The large 4-1/2” U-Bolts are made out of steel that is 3/8” diameter. I could drill 3/8” inch holes in the angle iron, to attach it to the U-Bolt, and additional holes to attach it to the rafters. I wanted angle iron on each side of the pole, where-ever possible, for the push-pull effect that an earthquake might cause. I also wanted to put two holes in each piece of angle iron where it attached to rafters, so that it would be rigid enough to move the poles with the house. If I were to only put one hole in each piece of angle iron where it attaches to the rafter, it would like just be a pivot point and the angle iron could easily let the pole shift away from the center of the house.
I wanted to paint the U-Bolt, and angle iron pieces, because they would be in contact not only with each other, but also with the metal pole. Although in this particular instance they are all steel, I’m not sure what kinds of steel they are. I’ve learned that dissimilar metals that are in contact with each other can vastly increase the oxidation (rust) rate of the metal. As a side note, always be aware if you are using aluminum, steel, and any alloys, that are touching or are bolted to each other, as this can oxidation can become a real issue. Don’t think that aluminum oxidizes? Next time you are in a salvage yard, look at the chalky white powder on some of the aluminum parts you see is oxidation. It just doesn’t turn dark like steel does when it rusts (oxidizes).

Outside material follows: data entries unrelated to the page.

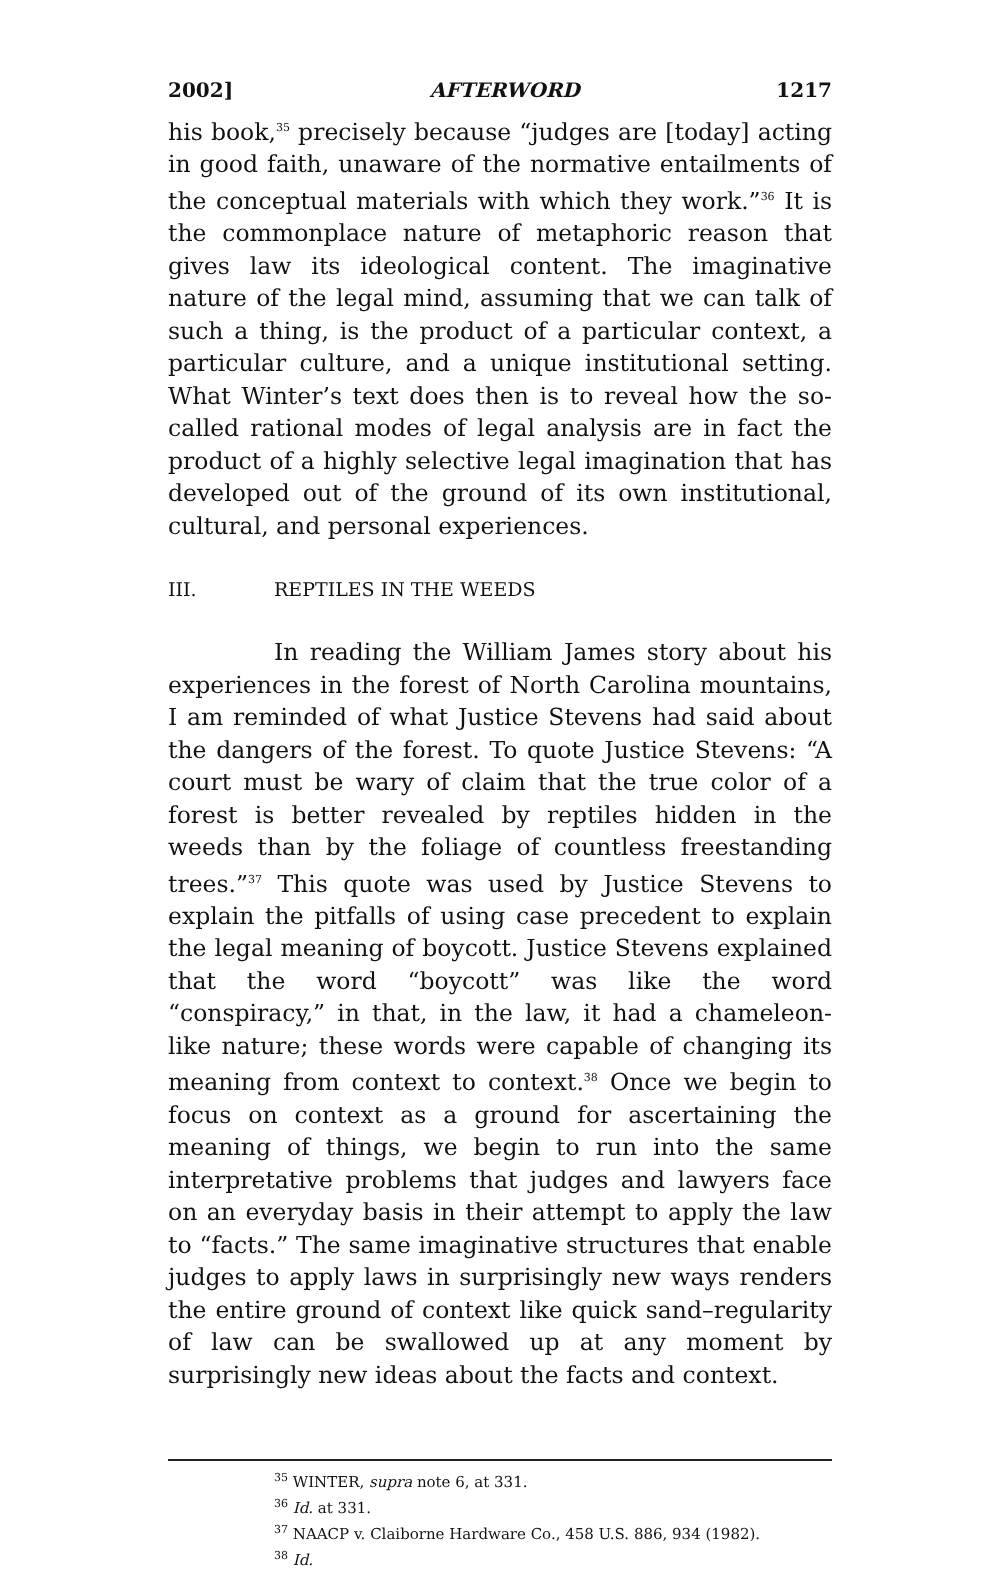2002] AFTERWORD 1217
his book,<sup>35</sup> precisely because “judges are [today] acting in good faith, unaware of the normative entailments of the conceptual materials with which they work.”<sup>36</sup> It is the commonplace nature of metaphoric reason that gives law its ideological content. The imaginative nature of the legal mind, assuming that we can talk of such a thing, is the product of a particular context, a particular culture, and a unique institutional setting. What Winter’s text does then is to reveal how the so-called rational modes of legal analysis are in fact the product of a highly selective legal imagination that has developed out of the ground of its own institutional, cultural, and personal experiences.
III. REPTILES IN THE WEEDS
In reading the William James story about his experiences in the forest of North Carolina mountains, I am reminded of what Justice Stevens had said about the dangers of the forest. To quote Justice Stevens: “A court must be wary of claim that the true color of a forest is better revealed by reptiles hidden in the weeds than by the foliage of countless freestanding trees.”<sup>37</sup> This quote was used by Justice Stevens to explain the pitfalls of using case precedent to explain the legal meaning of boycott. Justice Stevens explained that the word “boycott” was like the word “conspiracy,” in that, in the law, it had a chameleon-like nature; these words were capable of changing its meaning from context to context.<sup>38</sup> Once we begin to focus on context as a ground for ascertaining the meaning of things, we begin to run into the same interpretative problems that judges and lawyers face on an everyday basis in their attempt to apply the law to “facts.” The same imaginative structures that enable judges to apply laws in surprisingly new ways renders the entire ground of context like quick sand–regularity of law can be swallowed up at any moment by surprisingly new ideas about the facts and context.
<sup>35</sup> WINTER, supra note 6, at 331.
<sup>36</sup> Id. at 331.
<sup>37</sup> NAACP v. Claiborne Hardware Co., 458 U.S. 886, 934 (1982).
<sup>38</sup> Id.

I made a dry fit of the U-bolt to near the top of the pole, about 3-4 inches from the top. I wanted to keep it near the top for leveraged strength, but not so near the top that if it did attempt to sway in an earthquake that it would try to jump over the top of the pole. Measured the lengths I needed for the angle iron to have a piece on each side, and cut them with the chop saw. Drilled them on the drill press, then painted all of the pieces and let them dry completely. In keeping with the recycling theme, I was able to use up some old cans of [rust preventive] ‘primer gray’ color that matched the existing gray color of the metal poles well.
The U-Bolts come with a bracket that fills in the gap of the opening at the open end of the ‘U’, and with the two nuts needed to hold it all together. When measuring for bolts to use on the rafter, take into account not only the thickness of the rafter, but the thickness of your angle iron, the nut, and washers. I recommend using washers on sides of the rafter, where the bolt head is and on the other side where the nut meets the angle iron. I even painted the washers, in case they are a different metal from the angle iron. Who knows, a few seconds of extra painting could add years to the project and protect the old house for the next generation.
Are there better ways to do this project? Sure. Are there more expensive ways to do this project? Sure. This just happened to be the best fit for my situation, of wanting to build a little more safety into a 50 year-old house, without having to take out a loan to do it. Maybe you can adapt some of these ideas into your next project.